▸ Provided records
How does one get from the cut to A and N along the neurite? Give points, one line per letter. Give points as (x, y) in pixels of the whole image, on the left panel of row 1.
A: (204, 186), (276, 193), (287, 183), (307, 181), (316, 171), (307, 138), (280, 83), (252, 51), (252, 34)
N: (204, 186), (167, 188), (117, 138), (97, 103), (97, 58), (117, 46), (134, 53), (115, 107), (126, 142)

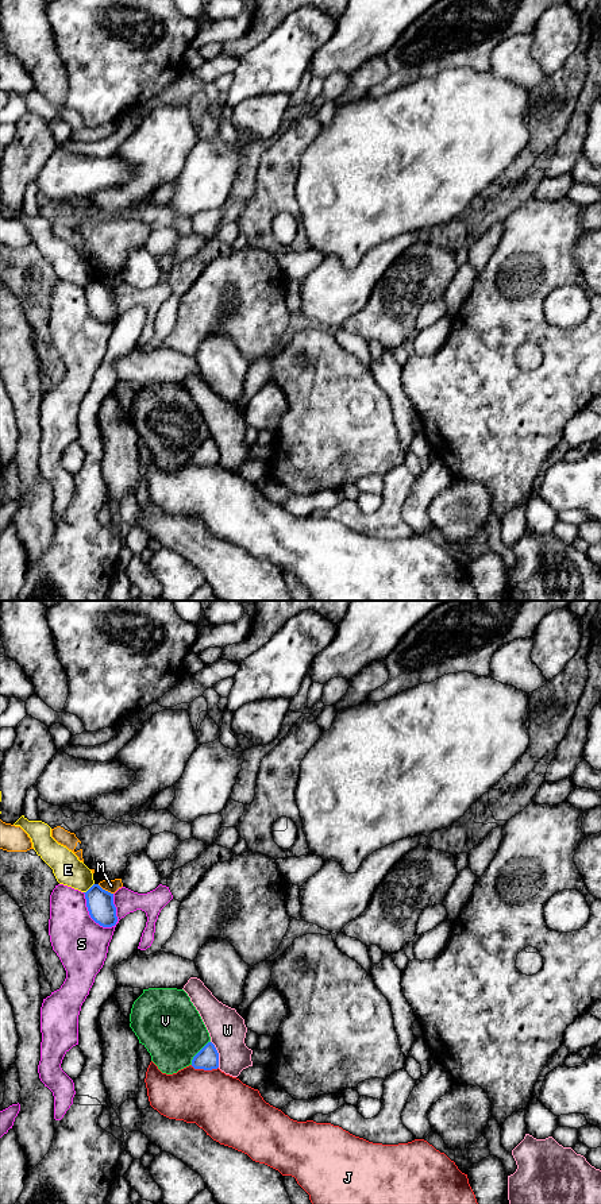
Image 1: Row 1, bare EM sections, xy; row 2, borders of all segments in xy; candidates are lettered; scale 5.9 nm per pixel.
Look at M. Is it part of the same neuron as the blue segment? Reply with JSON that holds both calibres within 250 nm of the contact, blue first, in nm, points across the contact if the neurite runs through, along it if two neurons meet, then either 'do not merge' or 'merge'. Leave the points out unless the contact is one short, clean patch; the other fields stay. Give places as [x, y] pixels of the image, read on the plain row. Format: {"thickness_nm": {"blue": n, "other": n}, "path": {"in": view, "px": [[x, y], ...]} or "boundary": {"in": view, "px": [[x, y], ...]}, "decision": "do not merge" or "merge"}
{"thickness_nm": {"blue": 160, "other": 80}, "boundary": {"in": "xy", "px": [[97, 280], [112, 289]]}, "decision": "do not merge"}

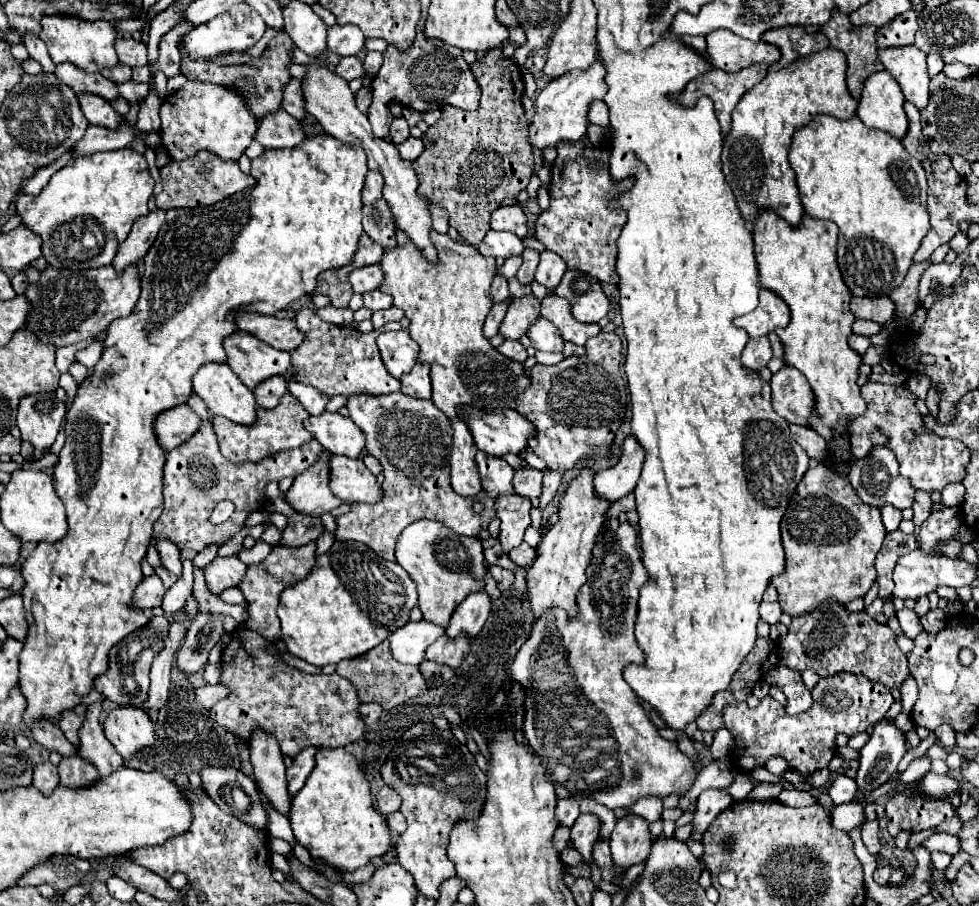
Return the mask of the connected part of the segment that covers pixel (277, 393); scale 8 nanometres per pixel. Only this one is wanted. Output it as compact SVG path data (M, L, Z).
M276 375L276 377L270 377L268 381L262 381L256 387L254 397L256 397L258 407L274 409L280 403L284 393L286 393L286 379L284 379L284 375Z

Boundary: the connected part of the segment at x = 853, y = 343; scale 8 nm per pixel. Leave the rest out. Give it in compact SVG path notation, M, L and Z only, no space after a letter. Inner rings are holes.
M850 335L848 345L850 345L856 353L864 355L864 353L866 353L866 349L870 347L870 339L868 339L868 337L862 337L862 335Z

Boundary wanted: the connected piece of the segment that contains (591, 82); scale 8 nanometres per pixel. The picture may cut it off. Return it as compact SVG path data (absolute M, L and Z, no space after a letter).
M596 57L596 61L588 69L576 69L568 71L556 79L550 79L548 85L540 91L536 101L536 113L530 123L530 143L538 149L556 145L558 141L580 141L586 135L588 129L588 111L592 101L604 99L608 93L608 85L604 81L606 67Z

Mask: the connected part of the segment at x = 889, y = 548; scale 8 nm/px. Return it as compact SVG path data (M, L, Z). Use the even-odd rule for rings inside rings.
M894 531L894 533L888 533L884 537L884 545L876 557L876 571L878 571L878 587L880 587L880 593L878 597L880 599L888 599L892 589L894 589L894 581L892 581L892 571L894 571L894 565L898 561L898 557L902 557L904 553L910 553L914 551L918 545L916 545L916 537L914 535L906 535L902 531Z

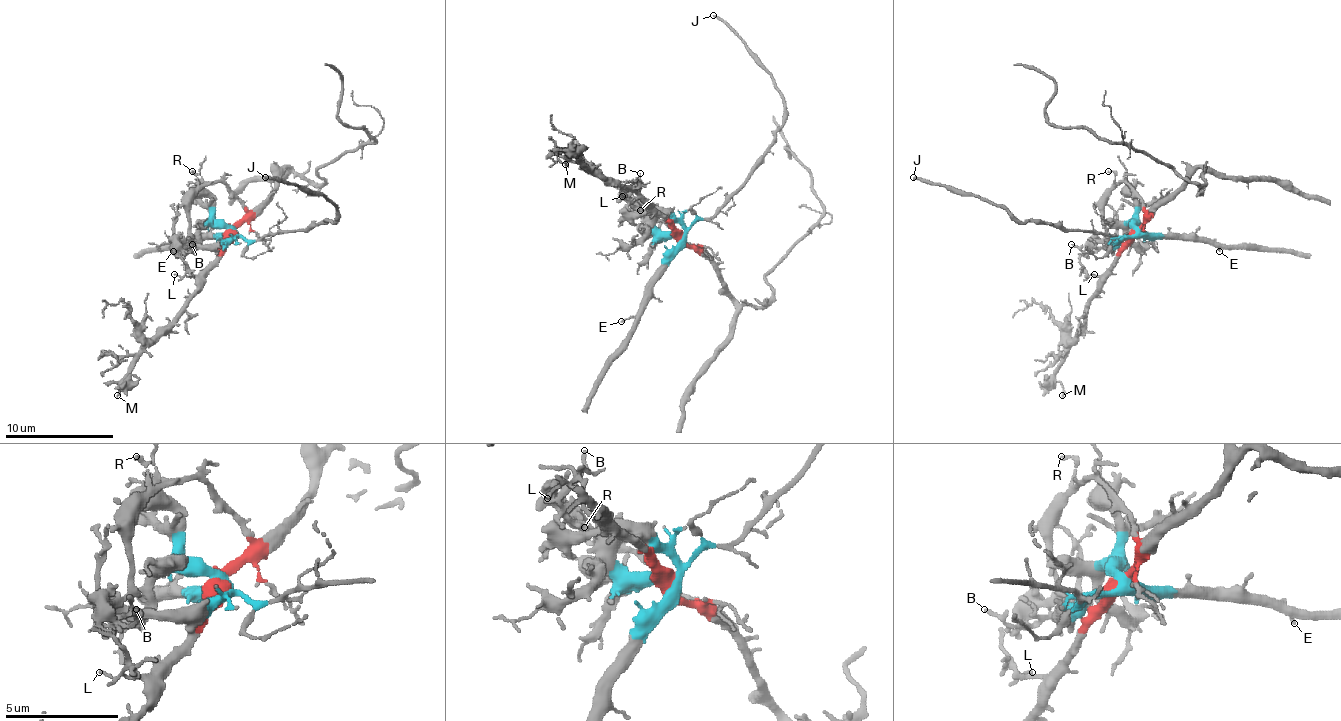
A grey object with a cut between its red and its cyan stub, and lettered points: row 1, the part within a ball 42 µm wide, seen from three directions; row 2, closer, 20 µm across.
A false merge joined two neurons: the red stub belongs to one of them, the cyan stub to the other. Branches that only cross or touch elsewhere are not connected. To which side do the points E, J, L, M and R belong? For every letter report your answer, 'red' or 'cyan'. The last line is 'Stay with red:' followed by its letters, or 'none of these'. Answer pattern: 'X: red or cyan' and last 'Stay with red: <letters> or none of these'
E: cyan
J: cyan
L: red
M: red
R: red
Stay with red: L, M, R

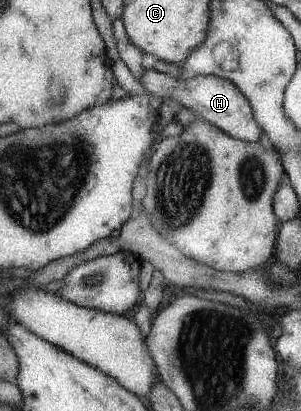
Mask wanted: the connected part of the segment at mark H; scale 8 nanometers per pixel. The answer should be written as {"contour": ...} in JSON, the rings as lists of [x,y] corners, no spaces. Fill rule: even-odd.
{"contour":[[[144,69],[138,81],[143,86],[145,92],[149,92],[149,94],[156,97],[177,100],[177,102],[181,103],[181,106],[193,110],[203,121],[224,131],[231,138],[245,142],[257,142],[259,140],[261,127],[257,126],[257,122],[253,122],[251,103],[228,79],[207,75],[181,80],[159,73],[153,69]]]}

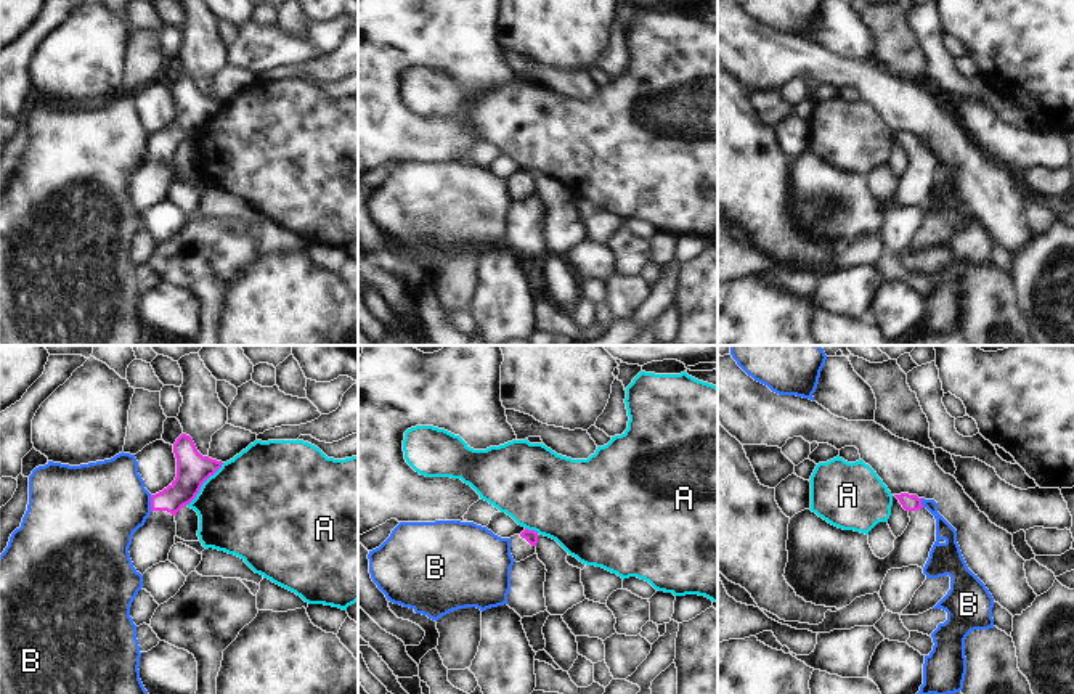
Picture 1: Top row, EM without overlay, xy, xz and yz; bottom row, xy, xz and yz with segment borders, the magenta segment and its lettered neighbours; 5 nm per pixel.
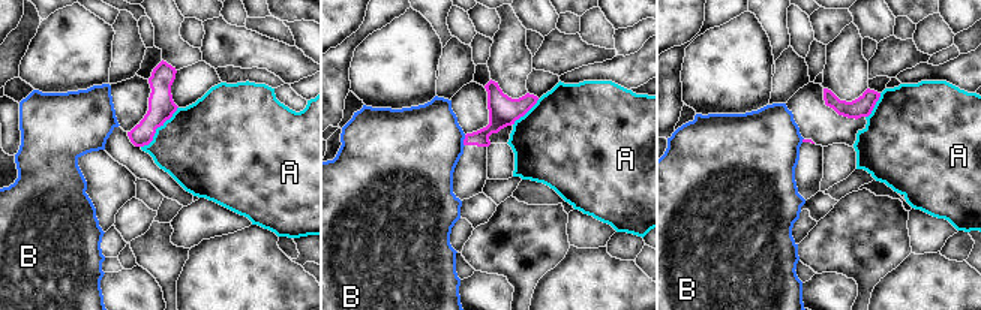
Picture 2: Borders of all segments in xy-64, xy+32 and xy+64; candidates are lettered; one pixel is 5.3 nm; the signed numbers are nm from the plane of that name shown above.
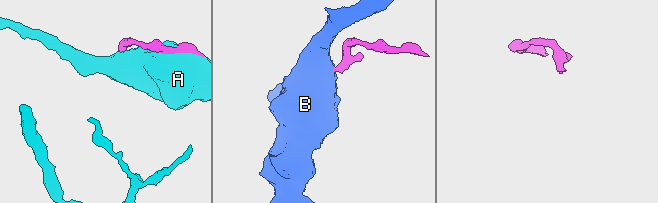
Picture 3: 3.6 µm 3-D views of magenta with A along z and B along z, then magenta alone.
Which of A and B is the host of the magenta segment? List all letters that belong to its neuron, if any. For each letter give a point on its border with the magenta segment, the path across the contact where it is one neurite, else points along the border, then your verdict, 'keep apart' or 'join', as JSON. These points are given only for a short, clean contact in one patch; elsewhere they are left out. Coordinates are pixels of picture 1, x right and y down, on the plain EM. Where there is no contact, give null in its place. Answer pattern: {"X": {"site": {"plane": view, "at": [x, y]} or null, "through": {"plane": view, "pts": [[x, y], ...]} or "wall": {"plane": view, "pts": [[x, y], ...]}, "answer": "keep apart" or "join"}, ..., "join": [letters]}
{"A": {"site": {"plane": "xy", "at": [201, 126]}, "answer": "keep apart"}, "B": {"site": {"plane": "xy", "at": [151, 143]}, "wall": {"plane": "xy", "pts": [[150, 135], [151, 150]]}, "answer": "keep apart"}, "join": []}

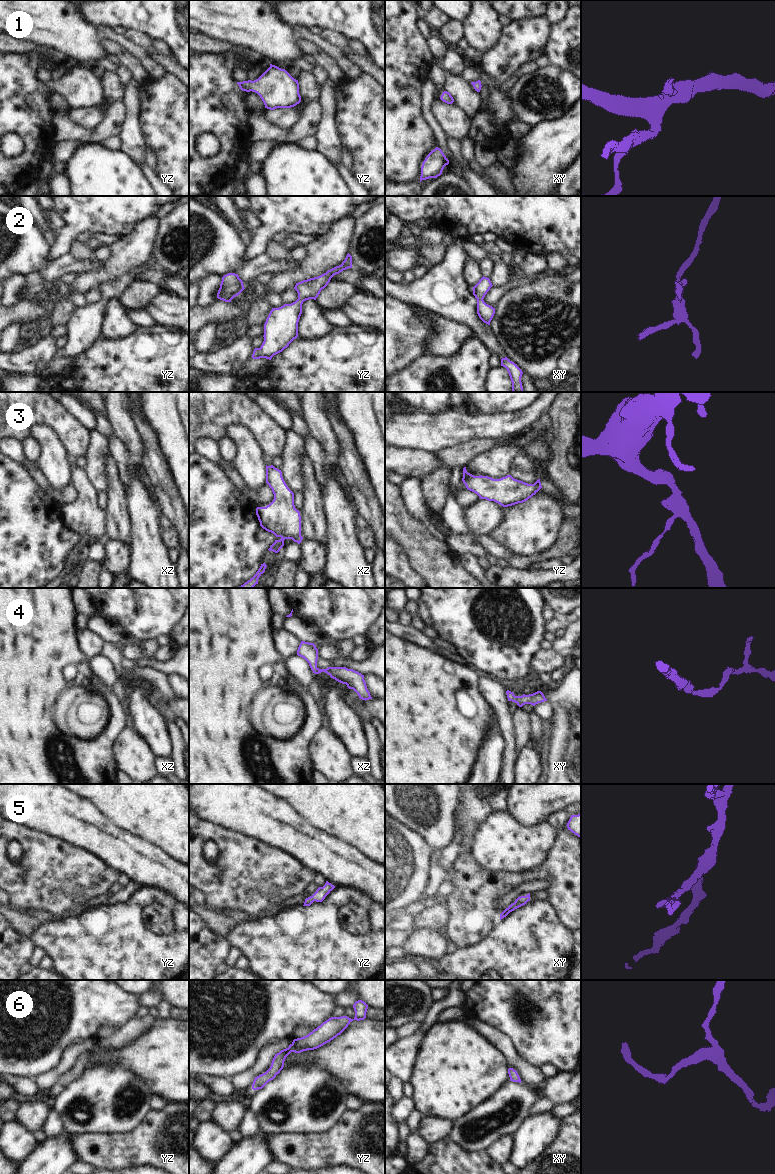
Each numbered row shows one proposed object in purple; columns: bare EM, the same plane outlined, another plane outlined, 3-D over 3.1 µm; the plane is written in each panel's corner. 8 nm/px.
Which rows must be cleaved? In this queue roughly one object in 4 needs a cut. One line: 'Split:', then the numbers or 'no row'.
Split: no row.

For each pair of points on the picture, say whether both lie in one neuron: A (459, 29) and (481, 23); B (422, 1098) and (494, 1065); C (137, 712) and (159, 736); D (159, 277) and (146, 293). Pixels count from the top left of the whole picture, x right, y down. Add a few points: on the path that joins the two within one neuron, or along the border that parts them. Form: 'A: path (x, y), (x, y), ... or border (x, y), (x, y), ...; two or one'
A: border (463, 22), (465, 37); two
B: path (440, 1089), (459, 1070), (476, 1070); one
C: path (143, 718), (153, 730); one
D: border (135, 279), (147, 279), (159, 287); two

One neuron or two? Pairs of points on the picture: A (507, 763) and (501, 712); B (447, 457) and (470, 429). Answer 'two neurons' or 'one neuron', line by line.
A: one neuron
B: two neurons

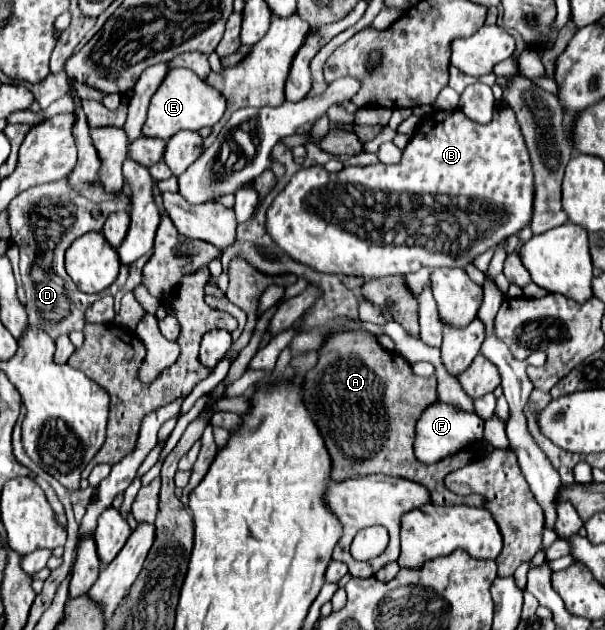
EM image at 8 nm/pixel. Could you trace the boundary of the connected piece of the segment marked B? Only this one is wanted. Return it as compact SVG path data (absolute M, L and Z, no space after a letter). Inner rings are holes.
M497 103L497 113L493 117L493 121L489 125L481 125L475 121L469 121L459 109L451 109L451 111L435 111L427 117L421 119L413 139L407 143L407 147L403 149L403 159L397 165L367 165L367 167L345 167L339 173L329 173L325 171L323 165L313 165L313 167L301 167L291 181L287 183L287 187L273 199L271 207L267 209L267 233L271 235L271 239L277 243L277 247L281 251L285 251L291 259L313 267L315 271L321 273L337 273L337 275L359 275L363 279L369 277L385 277L385 275L407 275L407 273L415 273L421 267L465 267L467 263L471 263L479 253L483 253L485 249L497 245L501 239L515 235L517 231L521 231L529 221L531 221L531 211L533 211L533 171L531 171L531 161L529 161L529 153L521 135L521 129L517 125L515 113L509 105L505 103ZM383 195L389 195L391 201L399 201L391 195L409 195L405 211L409 219L397 219L393 223L383 223Z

▸ Assignment
Extract every line containing the string "bare" from the data above.

▸ Answer box
Image 1: Row 1, bare EM sections, xy; row 2, borders of all segments in xy; candidates are lettered; scale 5.9 nm per pixel.
Each numbered row shows one proposed object in purple; columns: bare EM, the same plane outlined, another plane outlined, 3-D over 3.1 µm; the plane is written in each panel's corner. 8 nm/px.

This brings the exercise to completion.